**本文**
────────
1984年、大学を卒業しゼネコンの大阪支店に配属されて新入社員の研修で行かされたのが東大阪の下水道シールドの現場だった。
その時乗り換えたこの鶴橋駅で嗅いだ匂いが忘れられない。
近鉄線に乗り換えのため、JR鶴橋駅のホームに降りた瞬間に焼肉の匂いをかがされたのである。
匂い付きの駅ってのは他を探してもなかなかないのではなかろうか。

私はここの市場と商店街での仕入れのために毎朝通っていた。
JR天王寺駅から環状線の内回りに乗って大阪に向かい、寺田町、桃谷、その次の三つ目である。
JR鶴橋駅の環状線とクロスする近鉄奈良線の高架下を中心に商店街が広がっている。
もとは戦後の闇市からスタートしたそうである。
だからその気になれば何でも揃う個人商店が縦横に走る狭い道路の両サイドに並んでいた。
────────
**保存データ**

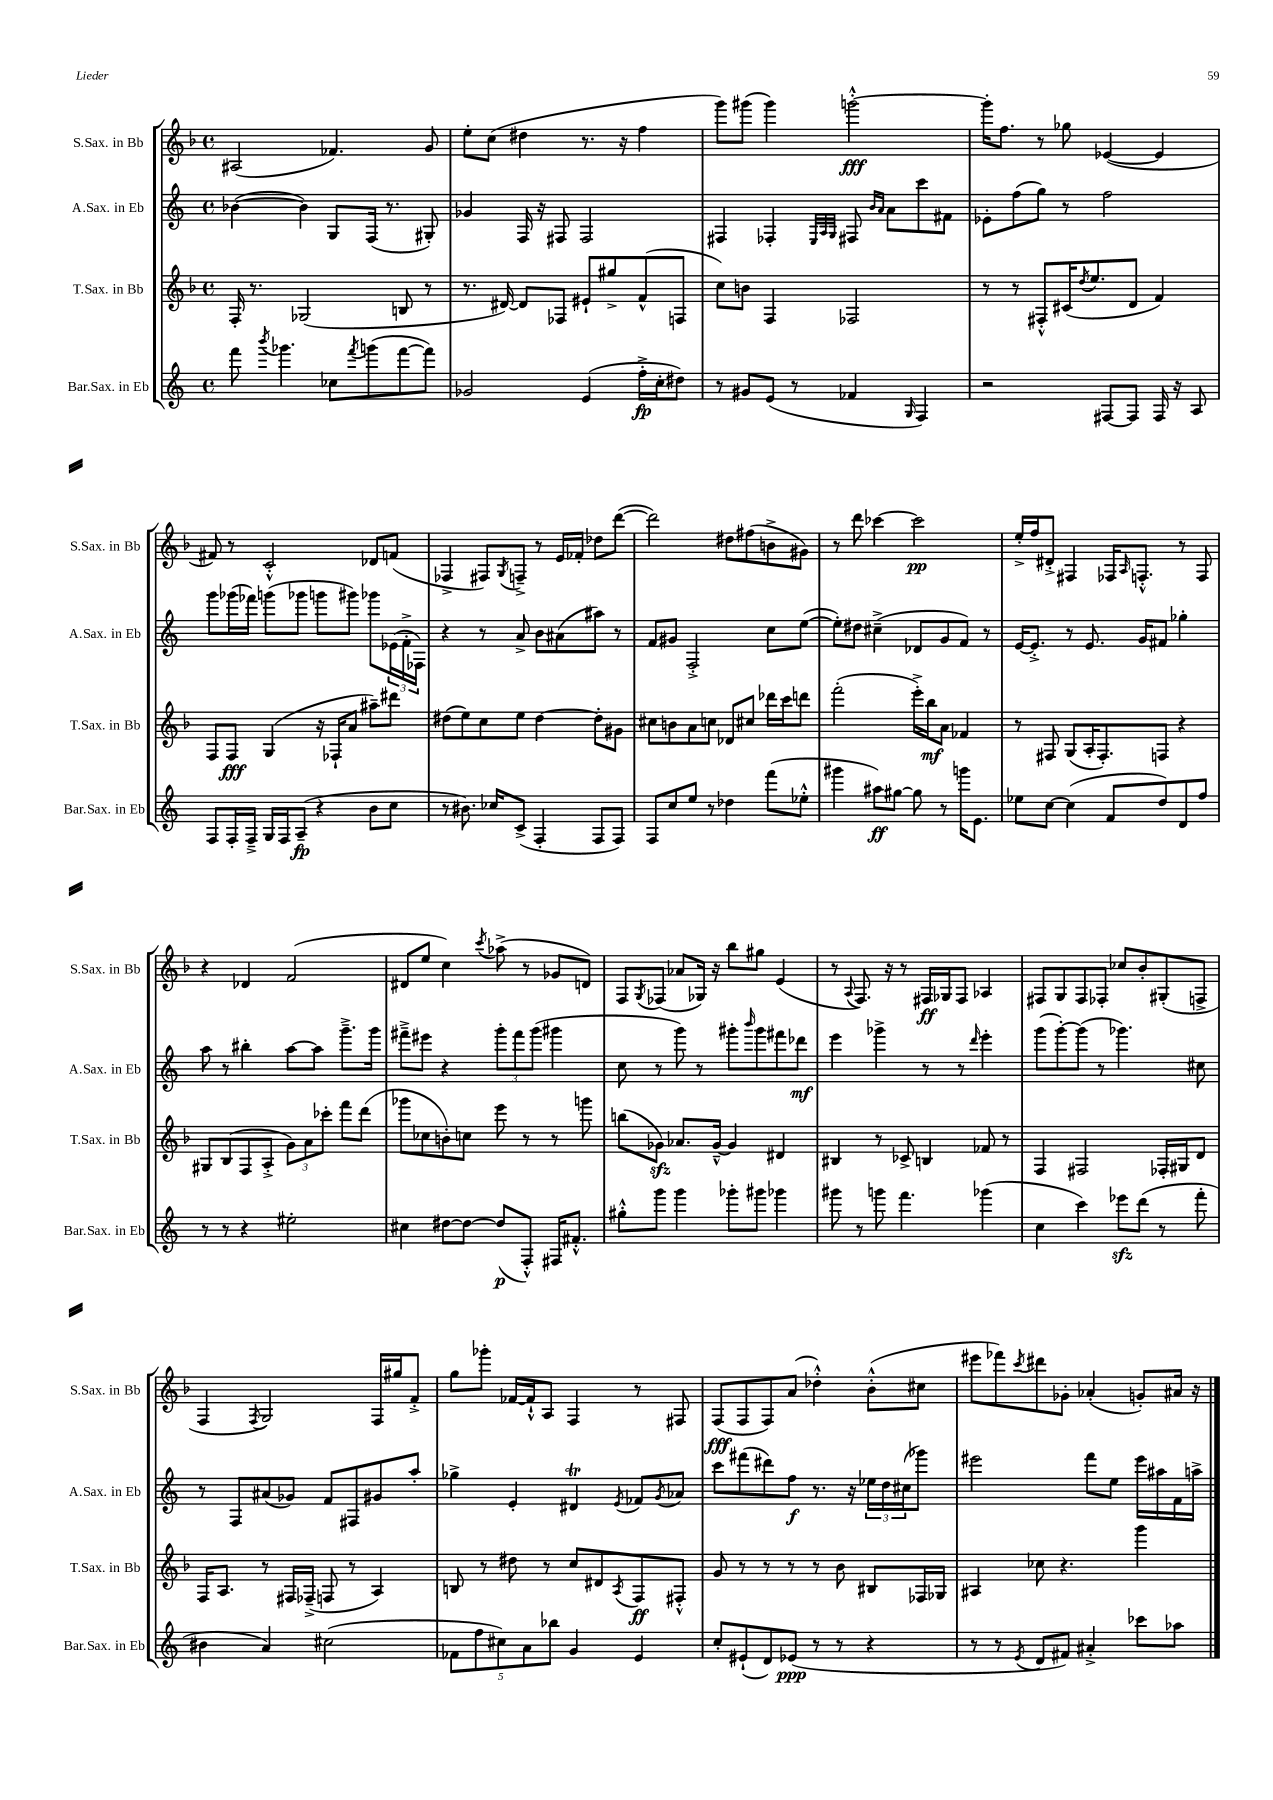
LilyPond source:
────────
**課題**
本文の「私はここの市場と商店街での仕入れのために毎朝通っていた。」から「道路の両サイドに並んでいた。」までを、両端の語句も含めて一字も変えずに返すこと。

**解答**
私はここの市場と商店街での仕入れのために毎朝通っていた。
JR天王寺駅から環状線の内回りに乗って大阪に向かい、寺田町、桃谷、その次の三つ目である。
JR鶴橋駅の環状線とクロスする近鉄奈良線の高架下を中心に商店街が広がっている。
もとは戦後の闇市からスタートしたそうである。
だからその気になれば何でも揃う個人商店が縦横に走る狭い道路の両サイドに並んでいた。